Comme Hyde, le monstre de Frankenstein ou Le Prométhée moderne est qualifié d'animal, d'insecte, de diable - mais aussi de surhomme. Autodidacte, il découvre le feu, le langage, la sociabilité, le crime, la métaphysique. Il n'est pas à l'aube de l'humanité, mais à ses crépuscules. Loin d'être l'homme primitif, il discourt en poète-philosophe.
L'homme s'épanouit dans la plénitude de son être? Non. Tout est dans la nuance, la bonne, s'entend. L'essence de l'homme est dans la partie à même de tenir lieu du tout. Hyde ne peut servir d'Extraordinaire Représentatif (ER) à son créateur car il lui ressemble trop.

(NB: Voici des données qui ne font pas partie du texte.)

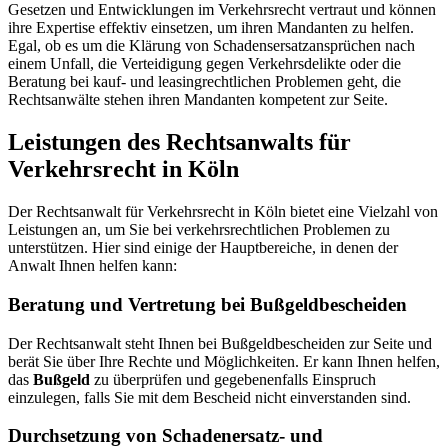
Gesetzen und Entwicklungen im Verkehrsrecht vertraut und können
ihre Expertise effektiv einsetzen, um ihren Mandanten zu helfen.
Egal, ob es um die Klärung von Schadensersatzansprüchen nach
einem Unfall, die Verteidigung gegen Verkehrsdelikte oder die
Beratung bei kauf- und leasingrechtlichen Problemen geht, die
Rechtsanwälte stehen ihren Mandanten kompetent zur Seite.
Leistungen des Rechtsanwalts für
Verkehrsrecht in Köln
Der Rechtsanwalt für Verkehrsrecht in Köln bietet eine Vielzahl von
Leistungen an, um Sie bei verkehrsrechtlichen Problemen zu
unterstützen. Hier sind einige der Hauptbereiche, in denen der
Anwalt Ihnen helfen kann:
Beratung und Vertretung bei Bußgeldbescheiden
Der Rechtsanwalt steht Ihnen bei Bußgeldbescheiden zur Seite und
berät Sie über Ihre Rechte und Möglichkeiten. Er kann Ihnen helfen,
das
Bußgeld
zu überprüfen und gegebenenfalls Einspruch
einzulegen, falls Sie mit dem Bescheid nicht einverstanden sind.
Durchsetzung von Schadenersatz- und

L'entropie est curable? Non. Un système va vers toujours plus de désordre, dans la quête de la pureté, l'impureté aura le dernier mot. Terré dans son laboratoire, en rupture du sel qui lui a servi à préparer la potion magique, Jekyll envoie son domestique chez tous les fournisseurs de Londres - en vain: "Je suis à présent convaincu que ma première provision était impure, et que c'est cette impureté inconnue qui donnait à la potion son efficacité."
La gent sportive est en croisade: soyez propres! Se doper c'est tricher! Qui est ce champion naturel dont on nous rebat les oreilles? Il court cent mètres en moins de 10 secondes, soulève plus de 245 kilos, son ancêtre le Néandertalien en serait horrifié. Ainsi le monstre de Frankenstein, bricolage chirurgical, serait admis aux Jeux Olympiques, Mr. Hyde, artefact chimique, en serait exclu.
Tant qu'on y est, je propose de radier des tablettes de l'esprit Baudelaire, Conan Doyle, Freud, Jim Morrison, bref, tous ceux qui se sont sublimés sous l'effet de la drogue.